Schwäbische Zeitung (Riedlingen)
Heftige Debatte um die Gemeinschaftsschule
Im Landtag brechen alte Gräben wieder auf – Grüne und CDU beharken sich
STUTTGART - Die Gemeinschaftsschule in Baden-Württemberg bleibt fünf Jahre nach ihrer Einführung umstritten. Am Donnerstag lieferten sich die Parteien im Landtag einmal mehr einen Schlagabtausch über Sinn und Finanzierung der Schulart. Dabei verliefen die Fronten zum Teil auch zwischen den Regierungsfraktionen von Grünen und CDU.

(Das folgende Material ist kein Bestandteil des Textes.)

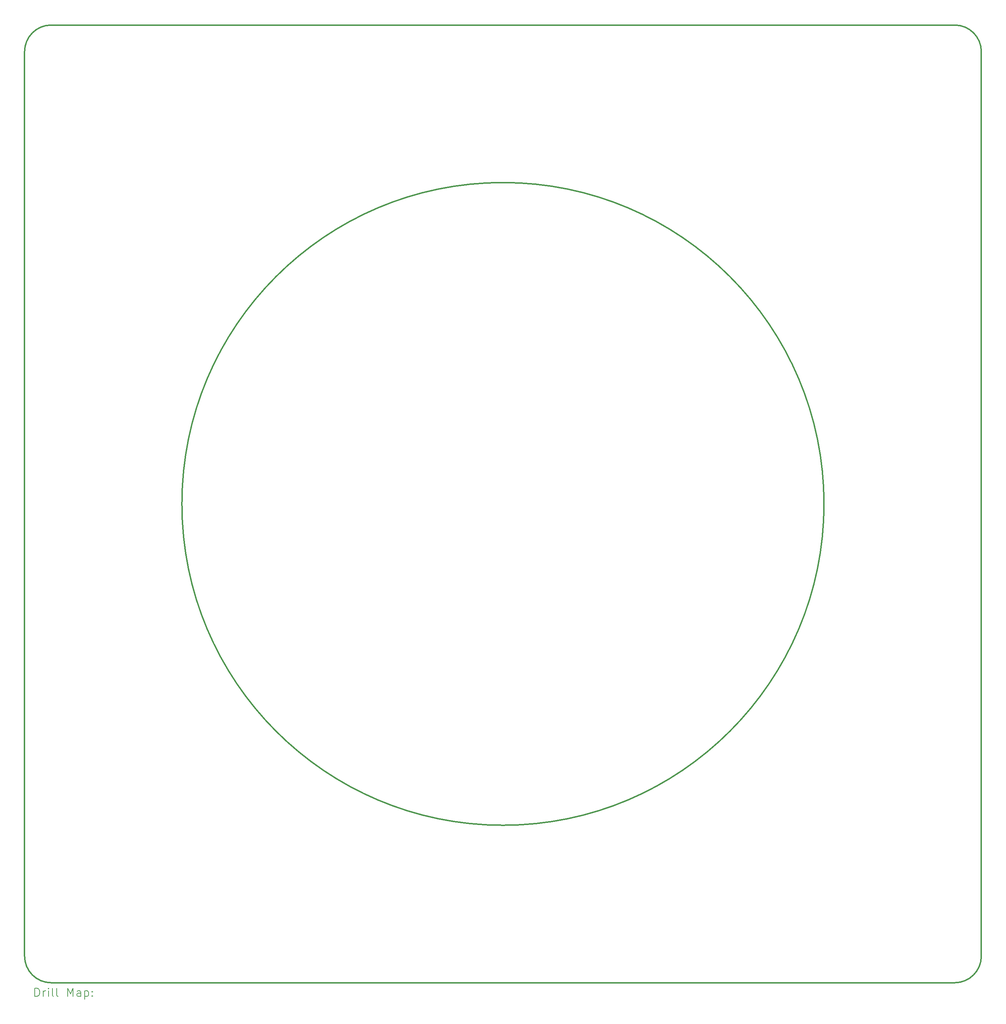
<source format=gbr>
%TF.GenerationSoftware,KiCad,Pcbnew,8.0.5*%
%TF.CreationDate,2024-10-09T12:00:03-04:00*%
%TF.ProjectId,ni_arena_12-12,6e695f61-7265-46e6-915f-31322d31322e,v0.1.1*%
%TF.SameCoordinates,Original*%
%TF.FileFunction,Drillmap*%
%TF.FilePolarity,Positive*%
%FSLAX45Y45*%
G04 Gerber Fmt 4.5, Leading zero omitted, Abs format (unit mm)*
G04 Created by KiCad (PCBNEW 8.0.5) date 2024-10-09 12:00:03*
%MOMM*%
%LPD*%
G01*
G04 APERTURE LIST*
%ADD10C,0.300000*%
%ADD11C,0.200000*%
G04 APERTURE END LIST*
D10*
X28575000Y-6350000D02*
G75*
G02*
X29210000Y-6985000I0J-635000D01*
G01*
X6985000Y-29210000D02*
G75*
G02*
X6350000Y-28575000I0J635000D01*
G01*
X6985000Y-29210000D02*
X28575000Y-29210000D01*
X28575000Y-6350000D02*
X6985000Y-6350000D01*
X29210000Y-28575000D02*
G75*
G02*
X28575000Y-29210000I-635000J0D01*
G01*
X6350000Y-6985000D02*
G75*
G02*
X6985000Y-6350000I635000J0D01*
G01*
X6350000Y-6985000D02*
X6350000Y-28575000D01*
X25450800Y-17780000D02*
G75*
G02*
X10109200Y-17780000I-7670800J0D01*
G01*
X10109200Y-17780000D02*
G75*
G02*
X25450800Y-17780000I7670800J0D01*
G01*
X29210000Y-28575000D02*
X29210000Y-6985000D01*
D11*
X6595777Y-29536484D02*
X6595777Y-29336484D01*
X6595777Y-29336484D02*
X6643396Y-29336484D01*
X6643396Y-29336484D02*
X6671967Y-29346008D01*
X6671967Y-29346008D02*
X6691015Y-29365055D01*
X6691015Y-29365055D02*
X6700539Y-29384103D01*
X6700539Y-29384103D02*
X6710062Y-29422198D01*
X6710062Y-29422198D02*
X6710062Y-29450769D01*
X6710062Y-29450769D02*
X6700539Y-29488865D01*
X6700539Y-29488865D02*
X6691015Y-29507912D01*
X6691015Y-29507912D02*
X6671967Y-29526960D01*
X6671967Y-29526960D02*
X6643396Y-29536484D01*
X6643396Y-29536484D02*
X6595777Y-29536484D01*
X6795777Y-29536484D02*
X6795777Y-29403150D01*
X6795777Y-29441246D02*
X6805301Y-29422198D01*
X6805301Y-29422198D02*
X6814824Y-29412674D01*
X6814824Y-29412674D02*
X6833872Y-29403150D01*
X6833872Y-29403150D02*
X6852920Y-29403150D01*
X6919586Y-29536484D02*
X6919586Y-29403150D01*
X6919586Y-29336484D02*
X6910062Y-29346008D01*
X6910062Y-29346008D02*
X6919586Y-29355531D01*
X6919586Y-29355531D02*
X6929110Y-29346008D01*
X6929110Y-29346008D02*
X6919586Y-29336484D01*
X6919586Y-29336484D02*
X6919586Y-29355531D01*
X7043396Y-29536484D02*
X7024348Y-29526960D01*
X7024348Y-29526960D02*
X7014824Y-29507912D01*
X7014824Y-29507912D02*
X7014824Y-29336484D01*
X7148158Y-29536484D02*
X7129110Y-29526960D01*
X7129110Y-29526960D02*
X7119586Y-29507912D01*
X7119586Y-29507912D02*
X7119586Y-29336484D01*
X7376729Y-29536484D02*
X7376729Y-29336484D01*
X7376729Y-29336484D02*
X7443396Y-29479341D01*
X7443396Y-29479341D02*
X7510062Y-29336484D01*
X7510062Y-29336484D02*
X7510062Y-29536484D01*
X7691015Y-29536484D02*
X7691015Y-29431722D01*
X7691015Y-29431722D02*
X7681491Y-29412674D01*
X7681491Y-29412674D02*
X7662443Y-29403150D01*
X7662443Y-29403150D02*
X7624348Y-29403150D01*
X7624348Y-29403150D02*
X7605301Y-29412674D01*
X7691015Y-29526960D02*
X7671967Y-29536484D01*
X7671967Y-29536484D02*
X7624348Y-29536484D01*
X7624348Y-29536484D02*
X7605301Y-29526960D01*
X7605301Y-29526960D02*
X7595777Y-29507912D01*
X7595777Y-29507912D02*
X7595777Y-29488865D01*
X7595777Y-29488865D02*
X7605301Y-29469817D01*
X7605301Y-29469817D02*
X7624348Y-29460293D01*
X7624348Y-29460293D02*
X7671967Y-29460293D01*
X7671967Y-29460293D02*
X7691015Y-29450769D01*
X7786253Y-29403150D02*
X7786253Y-29603150D01*
X7786253Y-29412674D02*
X7805301Y-29403150D01*
X7805301Y-29403150D02*
X7843396Y-29403150D01*
X7843396Y-29403150D02*
X7862443Y-29412674D01*
X7862443Y-29412674D02*
X7871967Y-29422198D01*
X7871967Y-29422198D02*
X7881491Y-29441246D01*
X7881491Y-29441246D02*
X7881491Y-29498388D01*
X7881491Y-29498388D02*
X7871967Y-29517436D01*
X7871967Y-29517436D02*
X7862443Y-29526960D01*
X7862443Y-29526960D02*
X7843396Y-29536484D01*
X7843396Y-29536484D02*
X7805301Y-29536484D01*
X7805301Y-29536484D02*
X7786253Y-29526960D01*
X7967205Y-29517436D02*
X7976729Y-29526960D01*
X7976729Y-29526960D02*
X7967205Y-29536484D01*
X7967205Y-29536484D02*
X7957682Y-29526960D01*
X7957682Y-29526960D02*
X7967205Y-29517436D01*
X7967205Y-29517436D02*
X7967205Y-29536484D01*
X7967205Y-29412674D02*
X7976729Y-29422198D01*
X7976729Y-29422198D02*
X7967205Y-29431722D01*
X7967205Y-29431722D02*
X7957682Y-29422198D01*
X7957682Y-29422198D02*
X7967205Y-29412674D01*
X7967205Y-29412674D02*
X7967205Y-29431722D01*
M02*

</source>
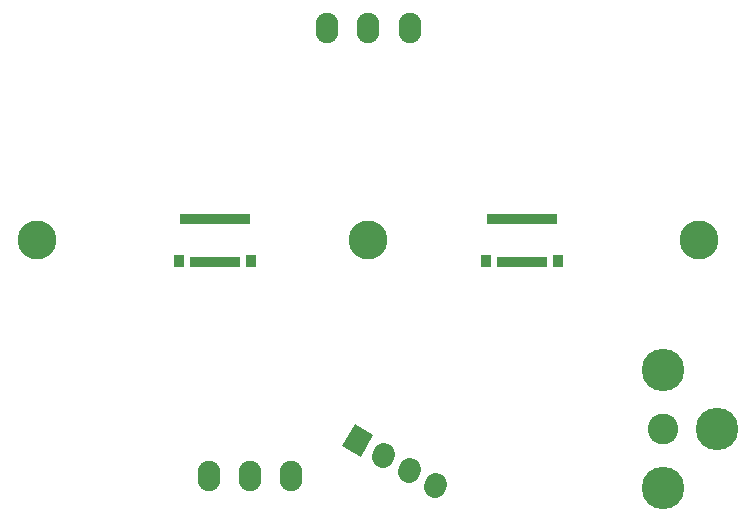
<source format=gbs>
G04 #@! TF.FileFunction,Soldermask,Bot*
%FSLAX46Y46*%
G04 Gerber Fmt 4.6, Leading zero omitted, Abs format (unit mm)*
G04 Created by KiCad (PCBNEW 4.0.4+e1-6308~48~ubuntu14.04.1-stable) date Sun Nov 27 15:14:10 2016*
%MOMM*%
%LPD*%
G01*
G04 APERTURE LIST*
%ADD10C,0.100000*%
%ADD11O,1.900000X2.600000*%
%ADD12R,5.910000X0.940000*%
%ADD13R,4.340000X0.940000*%
%ADD14R,0.940000X1.090000*%
%ADD15C,3.300000*%
%ADD16C,1.827200*%
%ADD17C,3.600000*%
%ADD18C,2.600000*%
G04 APERTURE END LIST*
D10*
D11*
X145500000Y-92000000D03*
X149000000Y-92000000D03*
X152500000Y-92000000D03*
X162500000Y-54000000D03*
X159000000Y-54000000D03*
X155500000Y-54000000D03*
D12*
X146000000Y-70200000D03*
D13*
X146000000Y-73800000D03*
D14*
X149040000Y-73720000D03*
X142960000Y-73720000D03*
D12*
X172000000Y-70200000D03*
D13*
X172000000Y-73800000D03*
D14*
X175040000Y-73720000D03*
X168960000Y-73720000D03*
D15*
X187000000Y-72000000D03*
X159000000Y-72000000D03*
X131000000Y-72000000D03*
D10*
G36*
X158358792Y-90339983D02*
X156776390Y-89426383D01*
X157842390Y-87580017D01*
X159424792Y-88493617D01*
X158358792Y-90339983D01*
X158358792Y-90339983D01*
G37*
D16*
X160224096Y-90361982D02*
X160376496Y-90098018D01*
X162423800Y-91631982D02*
X162576200Y-91368018D01*
X164623505Y-92901982D02*
X164775905Y-92638018D01*
D17*
X188500000Y-88000000D03*
X184000000Y-93000000D03*
X184000000Y-83000000D03*
D18*
X184000000Y-88000000D03*
M02*

</source>
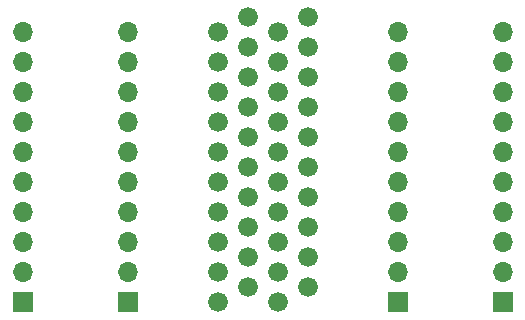
<source format=gbr>
%TF.GenerationSoftware,KiCad,Pcbnew,5.1.10-88a1d61d58~88~ubuntu20.10.1*%
%TF.CreationDate,2021-05-08T10:37:59+02:00*%
%TF.ProjectId,Cartridge-Breakout-Board,43617274-7269-4646-9765-2d427265616b,1.0*%
%TF.SameCoordinates,Original*%
%TF.FileFunction,Copper,L1,Top*%
%TF.FilePolarity,Positive*%
%FSLAX46Y46*%
G04 Gerber Fmt 4.6, Leading zero omitted, Abs format (unit mm)*
G04 Created by KiCad (PCBNEW 5.1.10-88a1d61d58~88~ubuntu20.10.1) date 2021-05-08 10:37:59*
%MOMM*%
%LPD*%
G01*
G04 APERTURE LIST*
%TA.AperFunction,ComponentPad*%
%ADD10C,1.676400*%
%TD*%
%TA.AperFunction,ComponentPad*%
%ADD11R,1.700000X1.700000*%
%TD*%
%TA.AperFunction,ComponentPad*%
%ADD12O,1.700000X1.700000*%
%TD*%
G04 APERTURE END LIST*
D10*
%TO.P,J3,21*%
%TO.N,Net-(J2-Pad1)*%
X101280000Y-76440000D03*
%TO.P,J3,22*%
%TO.N,Net-(J3-Pad22)*%
X103820000Y-75170000D03*
%TO.P,J3,23*%
%TO.N,Net-(J2-Pad2)*%
X101280000Y-73900000D03*
%TO.P,J3,24*%
%TO.N,Net-(J3-Pad24)*%
X103820000Y-72630000D03*
%TO.P,J3,25*%
%TO.N,Net-(J2-Pad3)*%
X101280000Y-71360000D03*
%TO.P,J3,26*%
%TO.N,Net-(J3-Pad26)*%
X103820000Y-70090000D03*
%TO.P,J3,27*%
%TO.N,Net-(J2-Pad4)*%
X101280000Y-68820000D03*
%TO.P,J3,28*%
%TO.N,Net-(J3-Pad28)*%
X103820000Y-67550000D03*
%TO.P,J3,29*%
%TO.N,Net-(J2-Pad5)*%
X101280000Y-66280000D03*
%TO.P,J3,30*%
%TO.N,Net-(J3-Pad30)*%
X103820000Y-65010000D03*
%TO.P,J3,31*%
%TO.N,Net-(J2-Pad6)*%
X101280000Y-63740000D03*
%TO.P,J3,32*%
%TO.N,Net-(J3-Pad32)*%
X103820000Y-62470000D03*
%TO.P,J3,33*%
%TO.N,Net-(J2-Pad7)*%
X101280000Y-61200000D03*
%TO.P,J3,34*%
%TO.N,Net-(J3-Pad34)*%
X103820000Y-59930000D03*
%TO.P,J3,35*%
%TO.N,Net-(J2-Pad8)*%
X101280000Y-58660000D03*
%TO.P,J3,36*%
%TO.N,Net-(J3-Pad36)*%
X103820000Y-57390000D03*
%TO.P,J3,37*%
%TO.N,Net-(J2-Pad9)*%
X101280000Y-56120000D03*
%TO.P,J3,38*%
%TO.N,Net-(J3-Pad38)*%
X103820000Y-54850000D03*
%TO.P,J3,39*%
%TO.N,Net-(J2-Pad10)*%
X101280000Y-53580000D03*
%TO.P,J3,40*%
%TO.N,Net-(J3-Pad40)*%
X103820000Y-52310000D03*
%TO.P,J3,1*%
%TO.N,Net-(J1-Pad1)*%
X106360000Y-76440000D03*
%TO.P,J3,2*%
%TO.N,Net-(J3-Pad2)*%
X108900000Y-75170000D03*
%TO.P,J3,3*%
%TO.N,Net-(J1-Pad2)*%
X106360000Y-73900000D03*
%TO.P,J3,4*%
%TO.N,Net-(J3-Pad4)*%
X108900000Y-72630000D03*
%TO.P,J3,5*%
%TO.N,Net-(J1-Pad3)*%
X106360000Y-71360000D03*
%TO.P,J3,6*%
%TO.N,Net-(J3-Pad6)*%
X108900000Y-70090000D03*
%TO.P,J3,7*%
%TO.N,Net-(J1-Pad4)*%
X106360000Y-68820000D03*
%TO.P,J3,8*%
%TO.N,Net-(J3-Pad8)*%
X108900000Y-67550000D03*
%TO.P,J3,9*%
%TO.N,Net-(J1-Pad5)*%
X106360000Y-66280000D03*
%TO.P,J3,10*%
%TO.N,Net-(J3-Pad10)*%
X108900000Y-65010000D03*
%TO.P,J3,11*%
%TO.N,Net-(J1-Pad6)*%
X106360000Y-63740000D03*
%TO.P,J3,12*%
%TO.N,Net-(J3-Pad12)*%
X108900000Y-62470000D03*
%TO.P,J3,13*%
%TO.N,Net-(J1-Pad7)*%
X106360000Y-61200000D03*
%TO.P,J3,14*%
%TO.N,Net-(J3-Pad14)*%
X108900000Y-59930000D03*
%TO.P,J3,15*%
%TO.N,Net-(J1-Pad8)*%
X106360000Y-58660000D03*
%TO.P,J3,16*%
%TO.N,Net-(J3-Pad16)*%
X108900000Y-57390000D03*
%TO.P,J3,17*%
%TO.N,Net-(J1-Pad9)*%
X106360000Y-56120000D03*
%TO.P,J3,18*%
%TO.N,Net-(J3-Pad18)*%
X108900000Y-54850000D03*
%TO.P,J3,19*%
%TO.N,Net-(J1-Pad10)*%
X106360000Y-53580000D03*
%TO.P,J3,20*%
%TO.N,Net-(J3-Pad20)*%
X108900000Y-52310000D03*
%TD*%
D11*
%TO.P,J1,1*%
%TO.N,Net-(J1-Pad1)*%
X116520000Y-76440000D03*
D12*
%TO.P,J1,2*%
%TO.N,Net-(J1-Pad2)*%
X116520000Y-73900000D03*
%TO.P,J1,3*%
%TO.N,Net-(J1-Pad3)*%
X116520000Y-71360000D03*
%TO.P,J1,4*%
%TO.N,Net-(J1-Pad4)*%
X116520000Y-68820000D03*
%TO.P,J1,5*%
%TO.N,Net-(J1-Pad5)*%
X116520000Y-66280000D03*
%TO.P,J1,6*%
%TO.N,Net-(J1-Pad6)*%
X116520000Y-63740000D03*
%TO.P,J1,7*%
%TO.N,Net-(J1-Pad7)*%
X116520000Y-61200000D03*
%TO.P,J1,8*%
%TO.N,Net-(J1-Pad8)*%
X116520000Y-58660000D03*
%TO.P,J1,9*%
%TO.N,Net-(J1-Pad9)*%
X116520000Y-56120000D03*
%TO.P,J1,10*%
%TO.N,Net-(J1-Pad10)*%
X116520000Y-53580000D03*
%TD*%
%TO.P,J2,10*%
%TO.N,Net-(J2-Pad10)*%
X93660000Y-53580000D03*
%TO.P,J2,9*%
%TO.N,Net-(J2-Pad9)*%
X93660000Y-56120000D03*
%TO.P,J2,8*%
%TO.N,Net-(J2-Pad8)*%
X93660000Y-58660000D03*
%TO.P,J2,7*%
%TO.N,Net-(J2-Pad7)*%
X93660000Y-61200000D03*
%TO.P,J2,6*%
%TO.N,Net-(J2-Pad6)*%
X93660000Y-63740000D03*
%TO.P,J2,5*%
%TO.N,Net-(J2-Pad5)*%
X93660000Y-66280000D03*
%TO.P,J2,4*%
%TO.N,Net-(J2-Pad4)*%
X93660000Y-68820000D03*
%TO.P,J2,3*%
%TO.N,Net-(J2-Pad3)*%
X93660000Y-71360000D03*
%TO.P,J2,2*%
%TO.N,Net-(J2-Pad2)*%
X93660000Y-73900000D03*
D11*
%TO.P,J2,1*%
%TO.N,Net-(J2-Pad1)*%
X93660000Y-76440000D03*
%TD*%
%TO.P,J4,1*%
%TO.N,Net-(J3-Pad2)*%
X125410000Y-76440000D03*
D12*
%TO.P,J4,2*%
%TO.N,Net-(J3-Pad4)*%
X125410000Y-73900000D03*
%TO.P,J4,3*%
%TO.N,Net-(J3-Pad6)*%
X125410000Y-71360000D03*
%TO.P,J4,4*%
%TO.N,Net-(J3-Pad8)*%
X125410000Y-68820000D03*
%TO.P,J4,5*%
%TO.N,Net-(J3-Pad10)*%
X125410000Y-66280000D03*
%TO.P,J4,6*%
%TO.N,Net-(J3-Pad12)*%
X125410000Y-63740000D03*
%TO.P,J4,7*%
%TO.N,Net-(J3-Pad14)*%
X125410000Y-61200000D03*
%TO.P,J4,8*%
%TO.N,Net-(J3-Pad16)*%
X125410000Y-58660000D03*
%TO.P,J4,9*%
%TO.N,Net-(J3-Pad18)*%
X125410000Y-56120000D03*
%TO.P,J4,10*%
%TO.N,Net-(J3-Pad20)*%
X125410000Y-53580000D03*
%TD*%
%TO.P,J5,10*%
%TO.N,Net-(J3-Pad40)*%
X84770000Y-53580000D03*
%TO.P,J5,9*%
%TO.N,Net-(J3-Pad38)*%
X84770000Y-56120000D03*
%TO.P,J5,8*%
%TO.N,Net-(J3-Pad36)*%
X84770000Y-58660000D03*
%TO.P,J5,7*%
%TO.N,Net-(J3-Pad34)*%
X84770000Y-61200000D03*
%TO.P,J5,6*%
%TO.N,Net-(J3-Pad32)*%
X84770000Y-63740000D03*
%TO.P,J5,5*%
%TO.N,Net-(J3-Pad30)*%
X84770000Y-66280000D03*
%TO.P,J5,4*%
%TO.N,Net-(J3-Pad28)*%
X84770000Y-68820000D03*
%TO.P,J5,3*%
%TO.N,Net-(J3-Pad26)*%
X84770000Y-71360000D03*
%TO.P,J5,2*%
%TO.N,Net-(J3-Pad24)*%
X84770000Y-73900000D03*
D11*
%TO.P,J5,1*%
%TO.N,Net-(J3-Pad22)*%
X84770000Y-76440000D03*
%TD*%
M02*

</source>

Das Thema war in den Koalitionsverhandlungen eines der Schwierigsten für die grün-schwarzen Regierungspartner. Die Grünen sind vehemente Verfechter der Gemeinschaftsschulen, die CDU sträubte sich gegen deren Einführung.
Sinkende Schülerzahlen
Eines der Probleme der Gemeinschaftsschulen: Die Schülerzahlen sinken. Die grüne Bildungsexpertin Sandra Boser sprach am Donnerstag dennoch von einer Erfolgsgeschichte: „Fünf Jahre Gemeinschaftsschule heißt fünf Jahre ein leistungsstarkes, wohnortnahes Bildungsangebot, das alle Schüler in ihrem jeweiligen Leistungsspektrum fördert.“Zwar hätten einige Standorte Probleme, weil zu wenige Eltern ihre Kinder anmeldeten. Andere jedoch müssten Schüler abweisen.
Es gelten, die Prognosekriterien für die Vorhersage künftiger Schülerzahlen zu verändern, um diese besser vorhersagen zu können. Mit einem Seitenhieb auf die CDU verwies Boser auf Forderungen aus dem Handwerk. Dieses wünscht sich mehr Unterstützung für Gemeinschaftsschulen, ist aber traditionell eher CDU- als grünen nah. „Ich glaube, es wäre genau auch für die Kollegen der CDU richtig, da hinzuhören und dem Handwerkstag zuzuhören“, sagte Boser.
Das konterte Raimund Haser für die CDU. Jede zweite Gemeinschaftsschule sei wegen zu geringer Anmeldezahlen heute nicht mehr genehmigungsfähig. Das stelle viele Gemeinden, die Geld in die Schulen investiert hätten, vor Probleme. „Daran, liebe Frau Boser, ist die CDUFraktion ganz bestimmt nicht Schuld“. Vielmehr habe die grün-rote Landesregierung die verbindliche Grundschulempfehlung abgeschafft – und zwar, um auf ein Bildungssystem mit nur noch einem Schultyp, der Gemeinschaftsschule, hinzuarbeiten. Die Grünen hätten sich zum Glück mittlerweile eines Besseren besonnen.
Der SPD-Bildungsexperte Stefan Fulst-Blei warf der amtierenden grün-schwarzen Regierung vor, diese „Schule für alle“schlecht zureden. Es gebe an den Gemeinschaftsschulen zu wenige Gymnasiallehrer. Das sei aber nicht durch mangelndes Interesse der Pädagogen zu erklären, wie es Kultusministerin Susanne Eisenmann (CDU) nahelege. Vielmehr habe sie viel zu wenige Lehrkräfte eingestellt. Eisenmann wehrte sich: „Wir lassen nichts unversucht, um gymnasiale Bewerber für die Gemeinschaftsschule zu gewinnen.“
Rainer Balzer (AfD) hält die Gemeinschaftsschule für gescheitert. „Die Eltern haben mit den Füßen abgestimmt“. Die FDP forderte, die Privilegierung der Gemeinschaftsschule zu beenden. Sie erhält derzeit mehr Förderung vom Land als andere Schulen.